Australia Awards Global Tracer Facility Tracer Survey: Alumni of 1996-2005 Executive Summary
This report details the development, fieldwork and findings of the second Tracer Survey by the Australia Awards Global Tracer Facility (the Facility). This Tracer Survey involved alumni who completed scholarships as part of the Australia Awards or predecessor scholarship programs between 1996 and 2005.
Alumni were asked a range of questions via an online survey, focussed on exploring the long-term outcomes of the Australia Awards. A follow-up telephone interview with a sample of alumni respondents collected further detail for analysis.
The survey is designed to provide a valuable quantitative insight into alumni use of knowledge and skills, development of networks and contribution to cooperation with Australia. Survey responses also offer rich examples from alumni of the types of contributions they are making, the way in which they are using their award, and the things that help and hinder them in reaching their potential.
In total 1,072 alumni in this cohort from 36 different countries participated in the survey (a 23 per cent response rate). Of the online respondents, 522 participated in the telephone follow-up interview. Of the respondents to the Tracer Survey, most (85 per cent) were aged between 40 and 60 at the time of the survey, and almost all (87 per cent) were employed. Of those alumni working, 94 per cent were in a leadership role, highlighting the influence this cohort has in their workplace and country.
The Tracer Survey data enables the tracking of alumni contributions in line with the four long-term outcomes of the Australia Awards. The following summary offers some overall findings in relation to these. A further summary of the Tracer Survey is included in an infographic the end of this section.
Outcome 1: Alumni are using their skills, knowledge and networks to contribute to sustainable development.
- most alumni (98 per cent) indicated they have passed on their skills and knowledge to others in their country on return from their award
- most alumni (97 per cent) indicated they had introduced improved practices and innovations in their work on return from their award.
Outcome 2: Alumni are contributing to cooperation between Australia and partner countries.
- more than 30 per cent of alumni have maintained frequent contact with fellow scholarship alumni, while 28 per cent have frequent contact with friends in Australia and 20 per cent with Australian students/alumni
- alumni were less likely to have maintained frequent contact with Australian organisations, with 16 per cent having frequent contact with universities, 13 per cent with Australian businesses and 9 per cent with Australian Embassies, High Commissions or Consulates.

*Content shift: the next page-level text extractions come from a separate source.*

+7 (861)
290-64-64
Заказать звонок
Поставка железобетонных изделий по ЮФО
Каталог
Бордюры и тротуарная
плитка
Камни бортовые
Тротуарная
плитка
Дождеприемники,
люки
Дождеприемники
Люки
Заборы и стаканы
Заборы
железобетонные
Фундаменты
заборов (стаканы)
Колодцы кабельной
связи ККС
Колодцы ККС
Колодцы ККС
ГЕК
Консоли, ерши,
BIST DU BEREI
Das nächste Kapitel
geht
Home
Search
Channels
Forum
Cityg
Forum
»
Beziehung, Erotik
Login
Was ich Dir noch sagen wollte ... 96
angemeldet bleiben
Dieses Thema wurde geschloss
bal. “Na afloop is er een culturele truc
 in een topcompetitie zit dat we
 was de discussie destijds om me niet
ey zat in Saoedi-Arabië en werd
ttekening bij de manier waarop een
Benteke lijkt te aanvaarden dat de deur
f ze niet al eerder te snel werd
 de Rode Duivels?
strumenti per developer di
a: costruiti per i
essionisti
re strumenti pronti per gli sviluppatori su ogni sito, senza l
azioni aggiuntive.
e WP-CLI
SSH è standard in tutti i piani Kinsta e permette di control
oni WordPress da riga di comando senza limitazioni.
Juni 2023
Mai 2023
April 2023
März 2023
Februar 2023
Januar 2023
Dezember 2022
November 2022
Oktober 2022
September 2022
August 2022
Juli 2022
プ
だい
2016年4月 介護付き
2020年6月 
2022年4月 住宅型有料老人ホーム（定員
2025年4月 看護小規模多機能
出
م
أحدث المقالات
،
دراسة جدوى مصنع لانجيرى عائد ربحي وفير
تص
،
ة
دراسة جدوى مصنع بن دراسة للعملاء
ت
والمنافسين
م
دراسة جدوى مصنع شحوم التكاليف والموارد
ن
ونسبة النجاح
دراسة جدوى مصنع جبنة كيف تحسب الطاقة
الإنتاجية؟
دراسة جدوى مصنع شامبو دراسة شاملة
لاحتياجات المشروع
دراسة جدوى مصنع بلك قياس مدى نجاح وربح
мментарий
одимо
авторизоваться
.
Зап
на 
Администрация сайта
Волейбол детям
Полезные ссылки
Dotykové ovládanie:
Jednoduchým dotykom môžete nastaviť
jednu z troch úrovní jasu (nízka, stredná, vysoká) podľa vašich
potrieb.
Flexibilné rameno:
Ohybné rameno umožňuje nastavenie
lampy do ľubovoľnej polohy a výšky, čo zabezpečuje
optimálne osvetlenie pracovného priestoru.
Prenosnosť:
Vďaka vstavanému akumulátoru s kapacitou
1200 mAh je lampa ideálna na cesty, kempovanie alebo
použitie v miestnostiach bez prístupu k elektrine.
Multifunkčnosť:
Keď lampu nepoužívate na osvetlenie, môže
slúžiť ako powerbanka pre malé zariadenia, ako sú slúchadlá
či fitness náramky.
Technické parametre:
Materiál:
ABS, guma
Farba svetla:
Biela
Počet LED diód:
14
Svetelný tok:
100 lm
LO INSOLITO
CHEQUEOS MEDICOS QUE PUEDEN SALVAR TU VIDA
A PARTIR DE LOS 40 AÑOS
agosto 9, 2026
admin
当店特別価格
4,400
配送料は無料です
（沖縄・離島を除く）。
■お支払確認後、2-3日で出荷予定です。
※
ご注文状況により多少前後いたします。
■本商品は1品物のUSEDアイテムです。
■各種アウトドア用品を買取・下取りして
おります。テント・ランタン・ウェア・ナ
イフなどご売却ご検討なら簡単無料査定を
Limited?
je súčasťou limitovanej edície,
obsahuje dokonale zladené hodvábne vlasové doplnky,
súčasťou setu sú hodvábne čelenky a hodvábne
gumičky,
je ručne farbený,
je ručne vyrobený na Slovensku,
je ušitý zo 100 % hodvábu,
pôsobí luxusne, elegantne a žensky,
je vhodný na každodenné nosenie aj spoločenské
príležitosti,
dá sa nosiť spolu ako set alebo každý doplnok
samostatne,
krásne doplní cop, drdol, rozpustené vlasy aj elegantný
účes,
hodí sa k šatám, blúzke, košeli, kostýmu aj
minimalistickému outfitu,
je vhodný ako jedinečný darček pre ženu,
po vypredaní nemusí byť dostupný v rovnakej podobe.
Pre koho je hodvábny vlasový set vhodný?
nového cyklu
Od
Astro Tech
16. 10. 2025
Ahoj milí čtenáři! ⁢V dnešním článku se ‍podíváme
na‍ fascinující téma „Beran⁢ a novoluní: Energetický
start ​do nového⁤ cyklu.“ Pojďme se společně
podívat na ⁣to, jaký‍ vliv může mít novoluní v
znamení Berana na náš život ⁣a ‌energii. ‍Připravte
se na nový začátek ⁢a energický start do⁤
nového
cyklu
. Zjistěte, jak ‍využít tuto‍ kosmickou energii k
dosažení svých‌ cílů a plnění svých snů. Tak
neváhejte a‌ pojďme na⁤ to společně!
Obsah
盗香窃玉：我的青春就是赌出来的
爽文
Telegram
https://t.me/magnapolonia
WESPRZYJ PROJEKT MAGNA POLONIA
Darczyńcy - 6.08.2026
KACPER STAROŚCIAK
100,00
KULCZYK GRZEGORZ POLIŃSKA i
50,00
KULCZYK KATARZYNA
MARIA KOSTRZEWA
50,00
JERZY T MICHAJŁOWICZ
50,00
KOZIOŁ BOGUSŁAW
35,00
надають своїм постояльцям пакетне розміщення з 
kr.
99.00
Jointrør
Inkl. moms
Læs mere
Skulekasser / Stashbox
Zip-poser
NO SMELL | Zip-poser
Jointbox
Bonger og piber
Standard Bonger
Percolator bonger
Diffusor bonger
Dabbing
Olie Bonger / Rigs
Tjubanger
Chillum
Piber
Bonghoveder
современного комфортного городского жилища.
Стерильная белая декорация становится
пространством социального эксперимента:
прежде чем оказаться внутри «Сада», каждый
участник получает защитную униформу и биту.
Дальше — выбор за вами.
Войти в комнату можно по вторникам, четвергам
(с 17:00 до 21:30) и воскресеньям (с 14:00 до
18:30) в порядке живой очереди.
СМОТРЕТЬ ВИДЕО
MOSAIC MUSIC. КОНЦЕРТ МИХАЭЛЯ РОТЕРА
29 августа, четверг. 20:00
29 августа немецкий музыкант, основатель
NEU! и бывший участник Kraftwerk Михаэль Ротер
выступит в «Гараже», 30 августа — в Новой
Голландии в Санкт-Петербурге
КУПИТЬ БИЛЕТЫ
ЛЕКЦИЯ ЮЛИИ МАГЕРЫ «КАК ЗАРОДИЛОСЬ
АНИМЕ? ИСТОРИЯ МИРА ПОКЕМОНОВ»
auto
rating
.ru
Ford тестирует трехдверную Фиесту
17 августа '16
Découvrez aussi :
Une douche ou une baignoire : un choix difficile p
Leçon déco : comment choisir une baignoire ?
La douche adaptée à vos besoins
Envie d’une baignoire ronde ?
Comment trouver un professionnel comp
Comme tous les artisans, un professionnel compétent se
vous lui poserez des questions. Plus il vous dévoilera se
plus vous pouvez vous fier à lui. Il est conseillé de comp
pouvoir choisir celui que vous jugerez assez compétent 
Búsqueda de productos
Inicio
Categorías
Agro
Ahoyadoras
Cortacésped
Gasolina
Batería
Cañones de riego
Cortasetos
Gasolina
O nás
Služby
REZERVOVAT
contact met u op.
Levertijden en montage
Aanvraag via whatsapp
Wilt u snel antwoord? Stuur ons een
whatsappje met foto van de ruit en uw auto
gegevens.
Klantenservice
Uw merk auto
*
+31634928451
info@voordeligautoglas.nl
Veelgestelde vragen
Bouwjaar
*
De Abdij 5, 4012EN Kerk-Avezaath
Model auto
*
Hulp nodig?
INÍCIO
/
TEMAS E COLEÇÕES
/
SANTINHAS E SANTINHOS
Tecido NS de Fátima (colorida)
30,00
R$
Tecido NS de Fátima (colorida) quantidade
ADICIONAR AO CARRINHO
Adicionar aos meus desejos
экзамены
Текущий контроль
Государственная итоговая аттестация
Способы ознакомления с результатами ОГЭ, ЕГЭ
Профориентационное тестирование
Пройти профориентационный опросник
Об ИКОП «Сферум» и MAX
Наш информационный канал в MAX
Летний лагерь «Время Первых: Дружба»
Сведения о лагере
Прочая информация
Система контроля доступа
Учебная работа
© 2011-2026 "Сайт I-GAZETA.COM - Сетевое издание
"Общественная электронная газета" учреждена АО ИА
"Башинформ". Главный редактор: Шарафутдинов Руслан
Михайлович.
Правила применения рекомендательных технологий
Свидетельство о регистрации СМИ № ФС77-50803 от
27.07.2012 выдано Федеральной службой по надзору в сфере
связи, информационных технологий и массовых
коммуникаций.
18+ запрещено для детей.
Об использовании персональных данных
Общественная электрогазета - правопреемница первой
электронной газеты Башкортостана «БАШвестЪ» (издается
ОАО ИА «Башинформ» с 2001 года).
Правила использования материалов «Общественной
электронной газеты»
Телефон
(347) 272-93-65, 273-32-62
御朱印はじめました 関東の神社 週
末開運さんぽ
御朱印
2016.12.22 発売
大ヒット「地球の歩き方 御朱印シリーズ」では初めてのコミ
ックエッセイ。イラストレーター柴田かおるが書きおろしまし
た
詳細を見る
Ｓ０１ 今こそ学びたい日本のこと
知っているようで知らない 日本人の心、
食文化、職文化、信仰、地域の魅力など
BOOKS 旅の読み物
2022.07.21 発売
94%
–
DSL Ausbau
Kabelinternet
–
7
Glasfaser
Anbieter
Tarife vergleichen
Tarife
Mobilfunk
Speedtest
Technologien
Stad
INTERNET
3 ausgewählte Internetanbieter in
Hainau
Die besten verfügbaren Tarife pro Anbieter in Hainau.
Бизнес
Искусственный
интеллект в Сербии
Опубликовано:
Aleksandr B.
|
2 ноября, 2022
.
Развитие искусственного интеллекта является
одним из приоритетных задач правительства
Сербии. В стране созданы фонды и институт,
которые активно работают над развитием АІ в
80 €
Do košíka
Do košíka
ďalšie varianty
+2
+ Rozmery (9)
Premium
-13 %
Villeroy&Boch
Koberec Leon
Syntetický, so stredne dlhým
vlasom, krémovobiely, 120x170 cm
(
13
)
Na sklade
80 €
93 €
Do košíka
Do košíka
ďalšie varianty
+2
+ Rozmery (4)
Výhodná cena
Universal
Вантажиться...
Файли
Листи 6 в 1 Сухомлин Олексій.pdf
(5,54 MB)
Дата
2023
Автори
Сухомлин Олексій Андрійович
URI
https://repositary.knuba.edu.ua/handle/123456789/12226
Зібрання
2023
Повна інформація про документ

Outcome 3: Effective, mutually advantageous partnerships between institutions and businesses in Australia and partner countries.
- fewer than half (41.5 per cent) of alumni have had a professional link with an Australian organisation at some time following award
- of these links, 43 per cent are with Australian institutions, 18 per cent within the government sector and the remainder shared between the private sector and non-government organisations.
Outcome 4: Alumni view Australia, Australians and Australian expertise positively.
- for most alumni their experience in Australia positively influenced their perception of Australia (97 per cent of alumni) and their perception of Australian skills and expertise (95 per cent)
- Almost all alumni (97 per cent) have provided advice to people in their home country about pursuing opportunities in Australia.
In addition to these findings, and similar to the Year 1 Tracer Survey of the 2006 to 2010 cohort, alumni highlighted that the factors that helped them to contribute following their award included the new skills and knowledge they had gained, support from their employers and support from networks established while on-award. They also outlined factors that challenged them in making contributions. These tended to focus on the workplace and included cultural and bureaucratic barriers, a mismatch of skills to their jobs on return and lack of recognition of new skills.
The Tracer Survey also explored the contribution of the Australia Awards to gender equity, disability inclusiveness and increasing opportunities in rural and remote areas. In relation to these issues of equity:
- Seventy per cent of alumnae hold a formal leadership position in their work, and a further 23 per cent have informal leadership roles
- alumni – both women and men – are contributing to increasing gender equity in their countries through advocacy, implementation of policy and programs, and mentorship of young women
- despite progress in gender equity since their return from award, alumnae highlighted that discrimination on the basis of gender still has an impact on their ability to make further contributions
- alumni are working on projects and policies to promote and enable the participation of people with disability and people from rural and remote areas in education, work and equal access to health care.